Problem requirements » Scan the entries below. List each line with "print".

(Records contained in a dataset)
**********
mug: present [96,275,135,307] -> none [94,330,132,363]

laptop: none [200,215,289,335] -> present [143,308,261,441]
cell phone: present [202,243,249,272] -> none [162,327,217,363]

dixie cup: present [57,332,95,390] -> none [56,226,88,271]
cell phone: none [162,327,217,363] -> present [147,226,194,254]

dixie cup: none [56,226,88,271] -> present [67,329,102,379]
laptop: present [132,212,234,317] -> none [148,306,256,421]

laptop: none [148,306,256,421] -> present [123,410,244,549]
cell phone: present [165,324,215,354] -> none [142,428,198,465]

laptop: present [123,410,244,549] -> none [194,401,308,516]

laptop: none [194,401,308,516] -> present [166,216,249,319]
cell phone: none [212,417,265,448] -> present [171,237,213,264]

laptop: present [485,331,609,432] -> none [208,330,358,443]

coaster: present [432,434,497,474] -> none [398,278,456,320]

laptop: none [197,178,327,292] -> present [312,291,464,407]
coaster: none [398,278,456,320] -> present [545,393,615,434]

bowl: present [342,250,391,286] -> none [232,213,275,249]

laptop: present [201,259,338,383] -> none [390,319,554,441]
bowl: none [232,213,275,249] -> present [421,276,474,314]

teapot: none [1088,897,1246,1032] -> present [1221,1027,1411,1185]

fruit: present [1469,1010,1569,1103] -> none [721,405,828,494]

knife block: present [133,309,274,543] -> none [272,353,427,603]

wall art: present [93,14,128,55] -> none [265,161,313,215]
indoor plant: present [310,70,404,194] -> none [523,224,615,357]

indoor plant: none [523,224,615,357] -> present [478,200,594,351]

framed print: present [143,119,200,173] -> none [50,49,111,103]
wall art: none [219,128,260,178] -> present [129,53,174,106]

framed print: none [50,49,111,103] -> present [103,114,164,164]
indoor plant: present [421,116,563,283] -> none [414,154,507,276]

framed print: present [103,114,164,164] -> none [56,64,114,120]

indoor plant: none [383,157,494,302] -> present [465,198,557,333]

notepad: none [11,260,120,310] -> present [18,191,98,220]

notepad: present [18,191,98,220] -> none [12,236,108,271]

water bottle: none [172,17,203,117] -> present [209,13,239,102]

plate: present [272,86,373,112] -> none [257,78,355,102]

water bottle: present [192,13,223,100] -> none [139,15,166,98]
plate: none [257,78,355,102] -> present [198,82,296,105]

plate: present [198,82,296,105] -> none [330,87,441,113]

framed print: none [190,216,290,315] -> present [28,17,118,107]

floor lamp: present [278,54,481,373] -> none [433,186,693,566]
**********
Expected answer »
framed print: present [143,119,200,173] -> none [50,49,111,103]
framed print: none [50,49,111,103] -> present [103,114,164,164]
framed print: present [103,114,164,164] -> none [56,64,114,120]
framed print: none [190,216,290,315] -> present [28,17,118,107]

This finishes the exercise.